### [What you will do]
Please write out all the data that follows exactly, without the pictures.

### [Records provided]
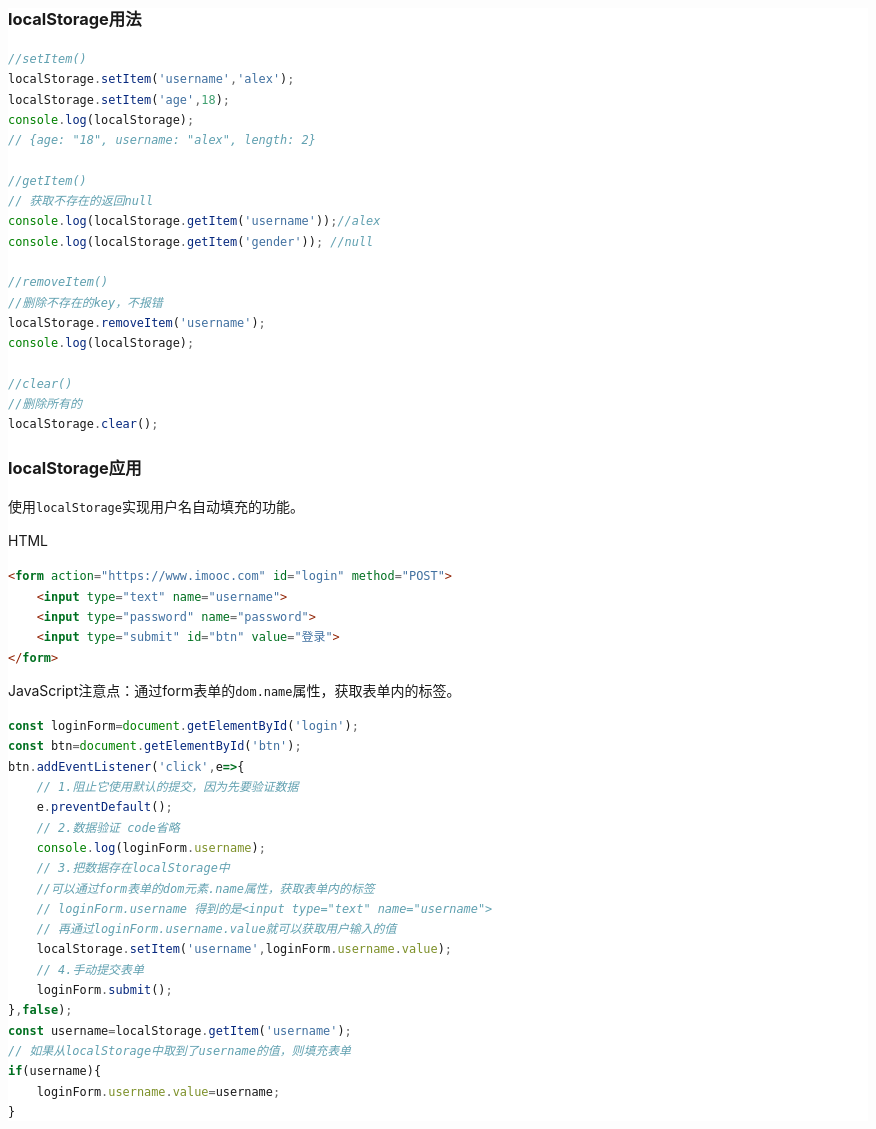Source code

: ### localStorage用法



```js
//setItem()
localStorage.setItem('username','alex');
localStorage.setItem('age',18);
console.log(localStorage);
// {age: "18", username: "alex", length: 2}

//getItem()
// 获取不存在的返回null
console.log(localStorage.getItem('username'));//alex
console.log(localStorage.getItem('gender')); //null

//removeItem()
//删除不存在的key，不报错
localStorage.removeItem('username');
console.log(localStorage);

//clear()
//删除所有的
localStorage.clear();
```

### localStorage应用

使用`localStorage`实现用户名自动填充的功能。

HTML

```html
<form action="https://www.imooc.com" id="login" method="POST">
    <input type="text" name="username">
    <input type="password" name="password">
    <input type="submit" id="btn" value="登录">
</form>
```

JavaScript注意点：通过form表单的`dom.name`属性，获取表单内的标签。

```js
const loginForm=document.getElementById('login');
const btn=document.getElementById('btn');
btn.addEventListener('click',e=>{
    // 1.阻止它使用默认的提交，因为先要验证数据
    e.preventDefault();
    // 2.数据验证 code省略
    console.log(loginForm.username);
    // 3.把数据存在localStorage中
    //可以通过form表单的dom元素.name属性，获取表单内的标签
    // loginForm.username 得到的是<input type="text" name="username">
    // 再通过loginForm.username.value就可以获取用户输入的值
    localStorage.setItem('username',loginForm.username.value);
    // 4.手动提交表单
    loginForm.submit();
},false);
const username=localStorage.getItem('username');
// 如果从localStorage中取到了username的值，则填充表单
if(username){
    loginForm.username.value=username;
}
```
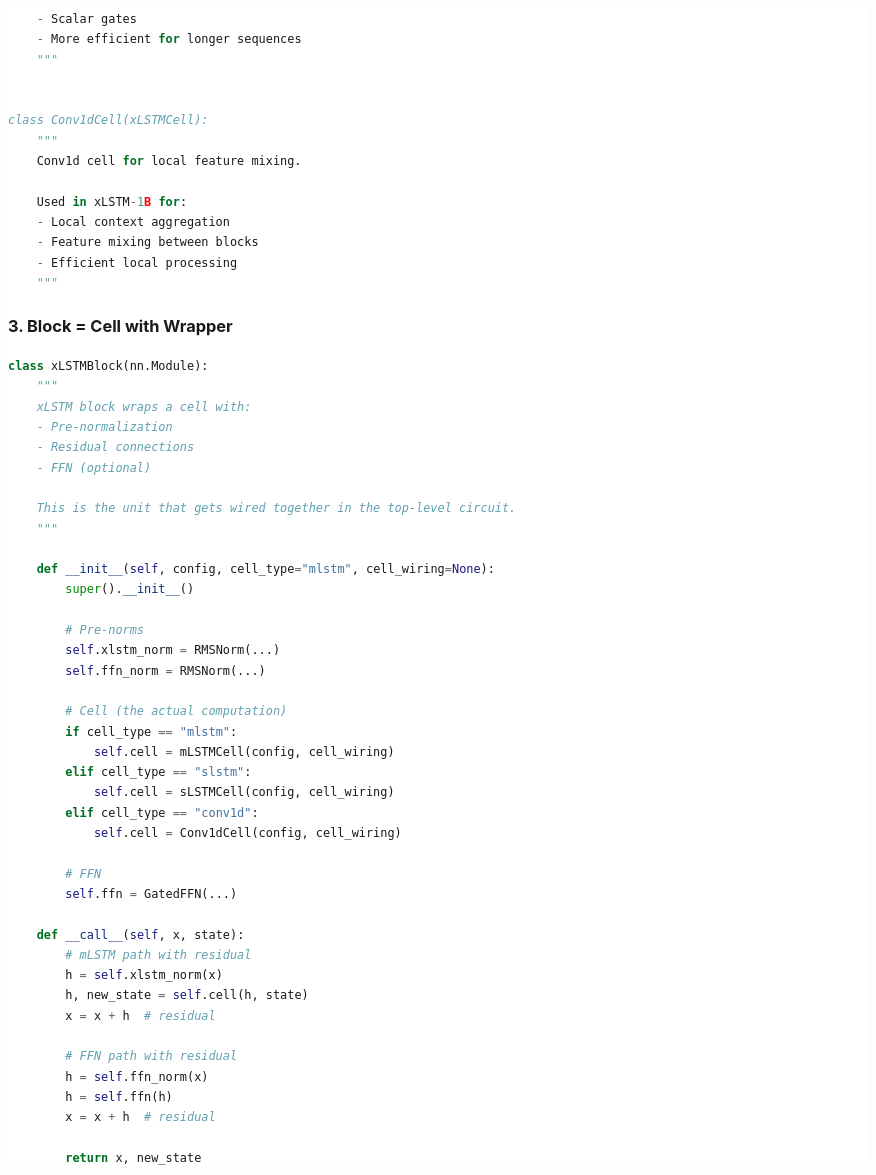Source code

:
 ```python
    - Scalar gates
    - More efficient for longer sequences
    """


class Conv1dCell(xLSTMCell):
    """
    Conv1d cell for local feature mixing.
    
    Used in xLSTM-1B for:
    - Local context aggregation
    - Feature mixing between blocks
    - Efficient local processing
    """
```

### 3. Block = Cell with Wrapper

```python
class xLSTMBlock(nn.Module):
    """
    xLSTM block wraps a cell with:
    - Pre-normalization
    - Residual connections
    - FFN (optional)
    
    This is the unit that gets wired together in the top-level circuit.
    """
    
    def __init__(self, config, cell_type="mlstm", cell_wiring=None):
        super().__init__()
        
        # Pre-norms
        self.xlstm_norm = RMSNorm(...)
        self.ffn_norm = RMSNorm(...)
        
        # Cell (the actual computation)
        if cell_type == "mlstm":
            self.cell = mLSTMCell(config, cell_wiring)
        elif cell_type == "slstm":
            self.cell = sLSTMCell(config, cell_wiring)
        elif cell_type == "conv1d":
            self.cell = Conv1dCell(config, cell_wiring)
        
        # FFN
        self.ffn = GatedFFN(...)
    
    def __call__(self, x, state):
        # mLSTM path with residual
        h = self.xlstm_norm(x)
        h, new_state = self.cell(h, state)
        x = x + h  # residual
        
        # FFN path with residual
        h = self.ffn_norm(x)
        h = self.ffn(h)
        x = x + h  # residual
        
        return x, new_state
```
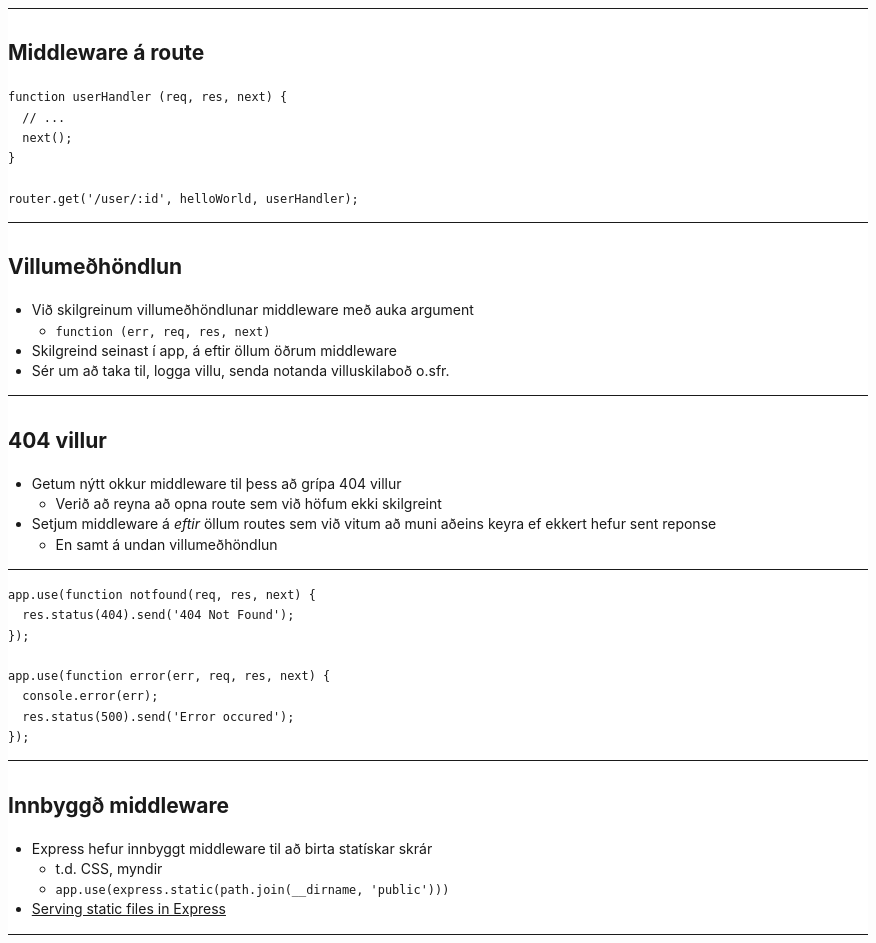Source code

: ***

## Middleware á route

```
function userHandler (req, res, next) {
  // ...
  next();
}

router.get('/user/:id', helloWorld, userHandler);
```

***

## Villumeðhöndlun

* Við skilgreinum villumeðhöndlunar middleware með auka argument
  - `function (err, req, res, next)`
* Skilgreind seinast í app, á eftir öllum öðrum middleware
* Sér um að taka til, logga villu, senda notanda villuskilaboð o.sfr.

***

## 404 villur

* Getum nýtt okkur middleware til þess að grípa 404 villur
  - Verið að reyna að opna route sem við höfum ekki skilgreint
* Setjum middleware á _eftir_ öllum routes sem við vitum að muni aðeins keyra ef ekkert hefur sent reponse
  - En samt á undan villumeðhöndlun

***

```
app.use(function notfound(req, res, next) {
  res.status(404).send('404 Not Found');
});

app.use(function error(err, req, res, next) {
  console.error(err);
  res.status(500).send('Error occured');
});
```

***

## Innbyggð middleware

* Express hefur innbyggt middleware til að birta statískar skrár
  - t.d. CSS, myndir
  - `app.use(express.static(path.join(__dirname, 'public')))`
* [Serving static files in Express](http://expressjs.com/en/starter/static-files.html)

---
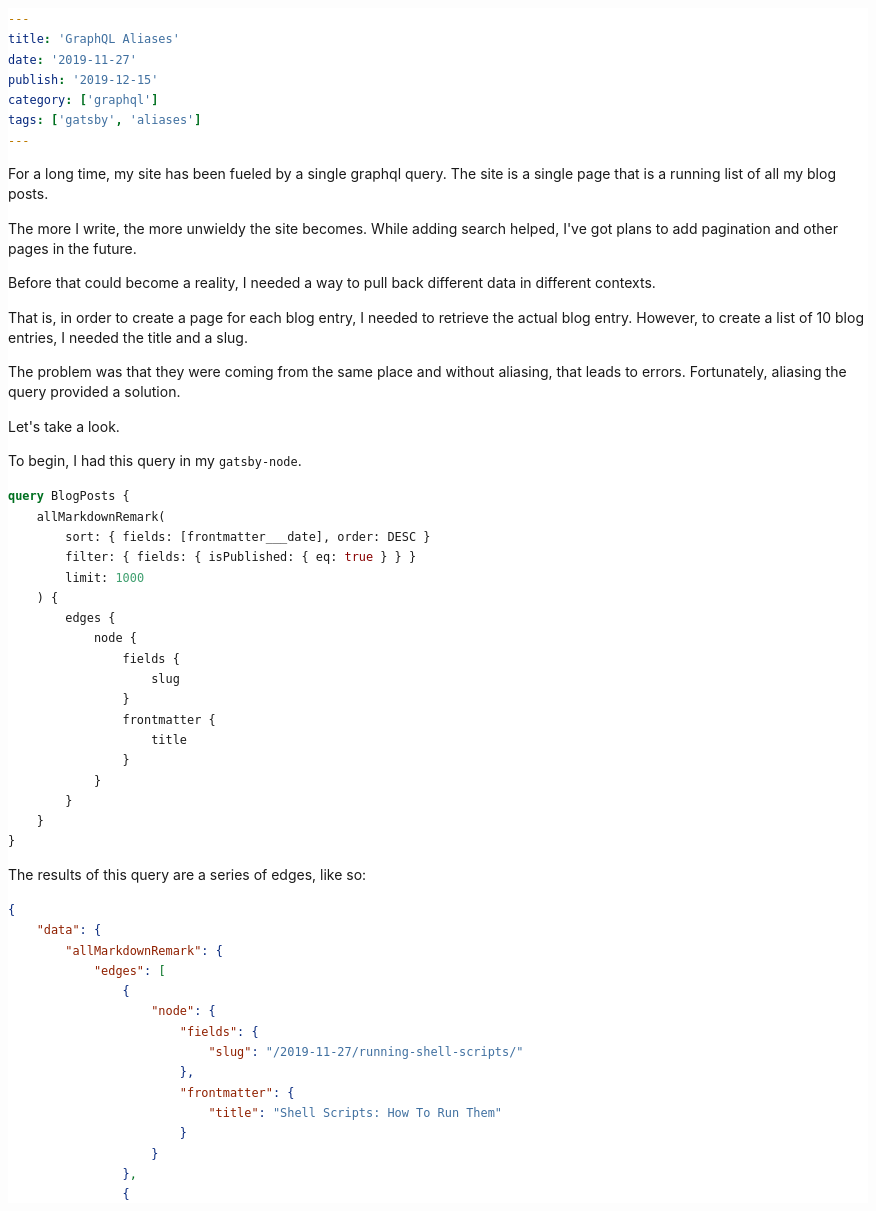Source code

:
 ```yaml
---
title: 'GraphQL Aliases'
date: '2019-11-27'
publish: '2019-12-15'
category: ['graphql']
tags: ['gatsby', 'aliases']
---
```


For a long time, my site has been fueled by a single graphql query. The site is a single page that is a running list of all my blog posts.

The more I write, the more unwieldy the site becomes. While adding search helped, I've got plans to add pagination and other pages in the future.

Before that could become a reality, I needed a way to pull back different data in different contexts.

That is, in order to create a page for each blog entry, I needed to retrieve the actual blog entry. However, to create a list of 10 blog entries, I needed the title and a slug.

The problem was that they were coming from the same place and without aliasing, that leads to errors. Fortunately, aliasing the query provided a solution.

Let's take a look.

To begin, I had this query in my `gatsby-node`.

```graphql
query BlogPosts {
    allMarkdownRemark(
        sort: { fields: [frontmatter___date], order: DESC }
        filter: { fields: { isPublished: { eq: true } } }
        limit: 1000
    ) {
        edges {
            node {
                fields {
                    slug
                }
                frontmatter {
                    title
                }
            }
        }
    }
}
```

The results of this query are a series of edges, like so:

```json
{
    "data": {
        "allMarkdownRemark": {
            "edges": [
                {
                    "node": {
                        "fields": {
                            "slug": "/2019-11-27/running-shell-scripts/"
                        },
                        "frontmatter": {
                            "title": "Shell Scripts: How To Run Them"
                        }
                    }
                },
                {
```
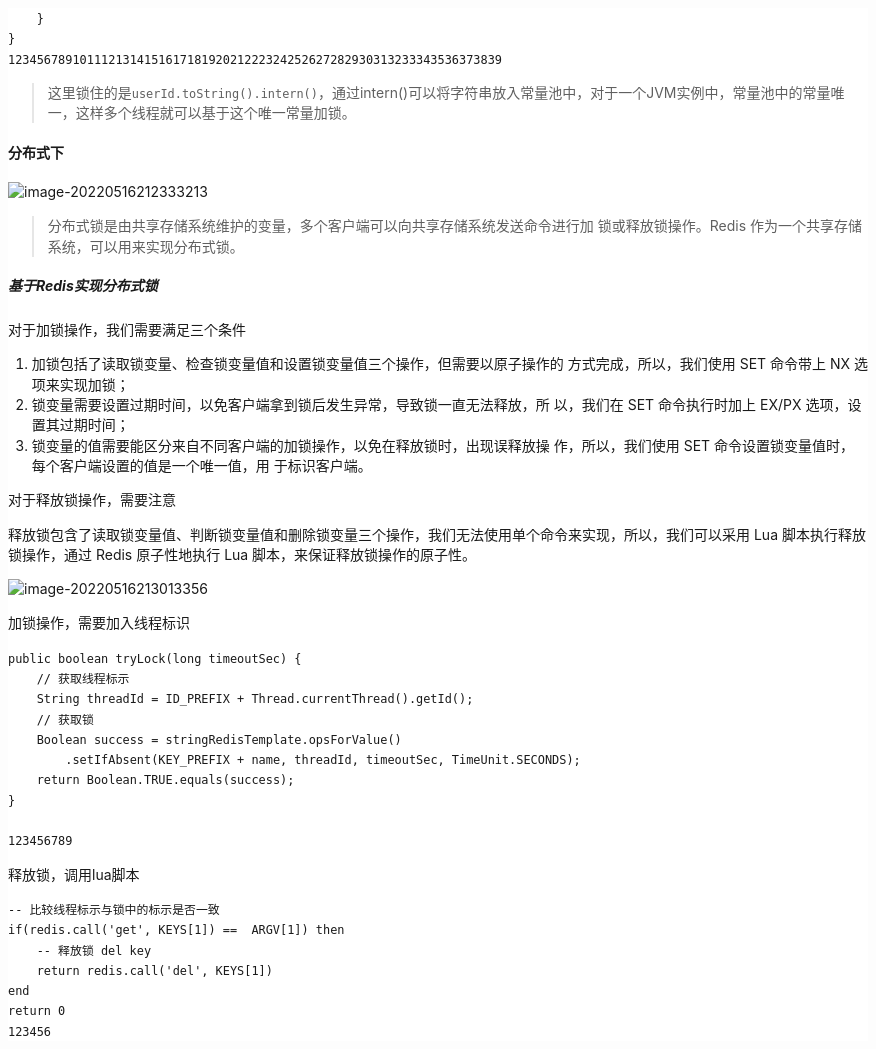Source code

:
 ```
    }
}
123456789101112131415161718192021222324252627282930313233343536373839
```

> 这里锁住的是`userId.toString().intern()`，通过intern()可以将字符串放入常量池中，对于一个JVM实例中，常量池中的常量唯一，这样多个线程就可以基于这个唯一常量加锁。

#### 分布式下

![image-20220516212333213](https://img-blog.csdnimg.cn/img_convert/780c9750d45a74ebae358abf42481937.png)

> 分布式锁是由共享存储系统维护的变量，多个客户端可以向共享存储系统发送命令进行加 锁或释放锁操作。Redis 作为一个共享存储系统，可以用来实现分布式锁。

##### 基于Redis实现分布式锁

对于加锁操作，我们需要满足三个条件

1. 加锁包括了读取锁变量、检查锁变量值和设置锁变量值三个操作，但需要以原子操作的 方式完成，所以，我们使用 SET 命令带上 NX 选项来实现加锁；
2. 锁变量需要设置过期时间，以免客户端拿到锁后发生异常，导致锁一直无法释放，所 以，我们在 SET 命令执行时加上 EX/PX 选项，设置其过期时间；
3. 锁变量的值需要能区分来自不同客户端的加锁操作，以免在释放锁时，出现误释放操 作，所以，我们使用 SET 命令设置锁变量值时，每个客户端设置的值是一个唯一值，用 于标识客户端。

对于释放锁操作，需要注意

释放锁包含了读取锁变量值、判断锁变量值和删除锁变量三个操作，我们无法使用单个命令来实现，所以，我们可以采用 Lua 脚本执行释放锁操作，通过 Redis 原子性地执行 Lua 脚本，来保证释放锁操作的原子性。

![image-20220516213013356](https://img-blog.csdnimg.cn/img_convert/4d4f8c1bef72e87b566dded0a55b5aca.png)

加锁操作，需要加入线程标识

```
public boolean tryLock(long timeoutSec) {
    // 获取线程标示
    String threadId = ID_PREFIX + Thread.currentThread().getId();
    // 获取锁
    Boolean success = stringRedisTemplate.opsForValue()
        .setIfAbsent(KEY_PREFIX + name, threadId, timeoutSec, TimeUnit.SECONDS);
    return Boolean.TRUE.equals(success);
}

123456789
```

释放锁，调用lua脚本

```
-- 比较线程标示与锁中的标示是否一致
if(redis.call('get', KEYS[1]) ==  ARGV[1]) then
    -- 释放锁 del key
    return redis.call('del', KEYS[1])
end
return 0
123456
```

### [Task solution]
Source code

: ### localStorage用法



```js
//setItem()
localStorage.setItem('username','alex');
localStorage.setItem('age',18);
console.log(localStorage);
// {age: "18", username: "alex", length: 2}

//getItem()
// 获取不存在的返回null
console.log(localStorage.getItem('username'));//alex
console.log(localStorage.getItem('gender')); //null

//removeItem()
//删除不存在的key，不报错
localStorage.removeItem('username');
console.log(localStorage);

//clear()
//删除所有的
localStorage.clear();
```

### localStorage应用

使用`localStorage`实现用户名自动填充的功能。

HTML

```html
<form action="https://www.imooc.com" id="login" method="POST">
    <input type="text" name="username">
    <input type="password" name="password">
    <input type="submit" id="btn" value="登录">
</form>
```

JavaScript注意点：通过form表单的`dom.name`属性，获取表单内的标签。

```js
const loginForm=document.getElementById('login');
const btn=document.getElementById('btn');
btn.addEventListener('click',e=>{
    // 1.阻止它使用默认的提交，因为先要验证数据
    e.preventDefault();
    // 2.数据验证 code省略
    console.log(loginForm.username);
    // 3.把数据存在localStorage中
    //可以通过form表单的dom元素.name属性，获取表单内的标签
    // loginForm.username 得到的是<input type="text" name="username">
    // 再通过loginForm.username.value就可以获取用户输入的值
    localStorage.setItem('username',loginForm.username.value);
    // 4.手动提交表单
    loginForm.submit();
},false);
const username=localStorage.getItem('username');
// 如果从localStorage中取到了username的值，则填充表单
if(username){
    loginForm.username.value=username;
}
```
Source code

:
 ```python
    - Scalar gates
    - More efficient for longer sequences
    """


class Conv1dCell(xLSTMCell):
    """
    Conv1d cell for local feature mixing.
    
    Used in xLSTM-1B for:
    - Local context aggregation
    - Feature mixing between blocks
    - Efficient local processing
    """
```

### 3. Block = Cell with Wrapper

```python
class xLSTMBlock(nn.Module):
    """
    xLSTM block wraps a cell with:
    - Pre-normalization
    - Residual connections
    - FFN (optional)
    
    This is the unit that gets wired together in the top-level circuit.
    """
    
    def __init__(self, config, cell_type="mlstm", cell_wiring=None):
        super().__init__()
        
        # Pre-norms
        self.xlstm_norm = RMSNorm(...)
        self.ffn_norm = RMSNorm(...)
        
        # Cell (the actual computation)
        if cell_type == "mlstm":
            self.cell = mLSTMCell(config, cell_wiring)
        elif cell_type == "slstm":
            self.cell = sLSTMCell(config, cell_wiring)
        elif cell_type == "conv1d":
            self.cell = Conv1dCell(config, cell_wiring)
        
        # FFN
        self.ffn = GatedFFN(...)
    
    def __call__(self, x, state):
        # mLSTM path with residual
        h = self.xlstm_norm(x)
        h, new_state = self.cell(h, state)
        x = x + h  # residual
        
        # FFN path with residual
        h = self.ffn_norm(x)
        h = self.ffn(h)
        x = x + h  # residual
        
        return x, new_state
```
Source code

: ***

## Middleware á route

```
function userHandler (req, res, next) {
  // ...
  next();
}

router.get('/user/:id', helloWorld, userHandler);
```

***

## Villumeðhöndlun

* Við skilgreinum villumeðhöndlunar middleware með auka argument
  - `function (err, req, res, next)`
* Skilgreind seinast í app, á eftir öllum öðrum middleware
* Sér um að taka til, logga villu, senda notanda villuskilaboð o.sfr.

***

## 404 villur

* Getum nýtt okkur middleware til þess að grípa 404 villur
  - Verið að reyna að opna route sem við höfum ekki skilgreint
* Setjum middleware á _eftir_ öllum routes sem við vitum að muni aðeins keyra ef ekkert hefur sent reponse
  - En samt á undan villumeðhöndlun

***

```
app.use(function notfound(req, res, next) {
  res.status(404).send('404 Not Found');
});

app.use(function error(err, req, res, next) {
  console.error(err);
  res.status(500).send('Error occured');
});
```

***

## Innbyggð middleware

* Express hefur innbyggt middleware til að birta statískar skrár
  - t.d. CSS, myndir
  - `app.use(express.static(path.join(__dirname, 'public')))`
* [Serving static files in Express](http://expressjs.com/en/starter/static-files.html)

---
Source code

:
 ```yaml
---
title: 'GraphQL Aliases'
date: '2019-11-27'
publish: '2019-12-15'
category: ['graphql']
tags: ['gatsby', 'aliases']
---
```


For a long time, my site has been fueled by a single graphql query. The site is a single page that is a running list of all my blog posts.

The more I write, the more unwieldy the site becomes. While adding search helped, I've got plans to add pagination and other pages in the future.

Before that could become a reality, I needed a way to pull back different data in different contexts.

That is, in order to create a page for each blog entry, I needed to retrieve the actual blog entry. However, to create a list of 10 blog entries, I needed the title and a slug.

The problem was that they were coming from the same place and without aliasing, that leads to errors. Fortunately, aliasing the query provided a solution.

Let's take a look.

To begin, I had this query in my `gatsby-node`.

```graphql
query BlogPosts {
    allMarkdownRemark(
        sort: { fields: [frontmatter___date], order: DESC }
        filter: { fields: { isPublished: { eq: true } } }
        limit: 1000
    ) {
        edges {
            node {
                fields {
                    slug
                }
                frontmatter {
                    title
                }
            }
        }
    }
}
```

The results of this query are a series of edges, like so:

```json
{
    "data": {
        "allMarkdownRemark": {
            "edges": [
                {
                    "node": {
                        "fields": {
                            "slug": "/2019-11-27/running-shell-scripts/"
                        },
                        "frontmatter": {
                            "title": "Shell Scripts: How To Run Them"
                        }
                    }
                },
                {
```
Source code

:
 ```
    }
}
123456789101112131415161718192021222324252627282930313233343536373839
```

> 这里锁住的是`userId.toString().intern()`，通过intern()可以将字符串放入常量池中，对于一个JVM实例中，常量池中的常量唯一，这样多个线程就可以基于这个唯一常量加锁。

#### 分布式下

![image-20220516212333213](https://img-blog.csdnimg.cn/img_convert/780c9750d45a74ebae358abf42481937.png)

> 分布式锁是由共享存储系统维护的变量，多个客户端可以向共享存储系统发送命令进行加 锁或释放锁操作。Redis 作为一个共享存储系统，可以用来实现分布式锁。

##### 基于Redis实现分布式锁

对于加锁操作，我们需要满足三个条件

1. 加锁包括了读取锁变量、检查锁变量值和设置锁变量值三个操作，但需要以原子操作的 方式完成，所以，我们使用 SET 命令带上 NX 选项来实现加锁；
2. 锁变量需要设置过期时间，以免客户端拿到锁后发生异常，导致锁一直无法释放，所 以，我们在 SET 命令执行时加上 EX/PX 选项，设置其过期时间；
3. 锁变量的值需要能区分来自不同客户端的加锁操作，以免在释放锁时，出现误释放操 作，所以，我们使用 SET 命令设置锁变量值时，每个客户端设置的值是一个唯一值，用 于标识客户端。

对于释放锁操作，需要注意

释放锁包含了读取锁变量值、判断锁变量值和删除锁变量三个操作，我们无法使用单个命令来实现，所以，我们可以采用 Lua 脚本执行释放锁操作，通过 Redis 原子性地执行 Lua 脚本，来保证释放锁操作的原子性。

![image-20220516213013356](https://img-blog.csdnimg.cn/img_convert/4d4f8c1bef72e87b566dded0a55b5aca.png)

加锁操作，需要加入线程标识

```
public boolean tryLock(long timeoutSec) {
    // 获取线程标示
    String threadId = ID_PREFIX + Thread.currentThread().getId();
    // 获取锁
    Boolean success = stringRedisTemplate.opsForValue()
        .setIfAbsent(KEY_PREFIX + name, threadId, timeoutSec, TimeUnit.SECONDS);
    return Boolean.TRUE.equals(success);
}

123456789
```

释放锁，调用lua脚本

```
-- 比较线程标示与锁中的标示是否一致
if(redis.call('get', KEYS[1]) ==  ARGV[1]) then
    -- 释放锁 del key
    return redis.call('del', KEYS[1])
end
return 0
123456
```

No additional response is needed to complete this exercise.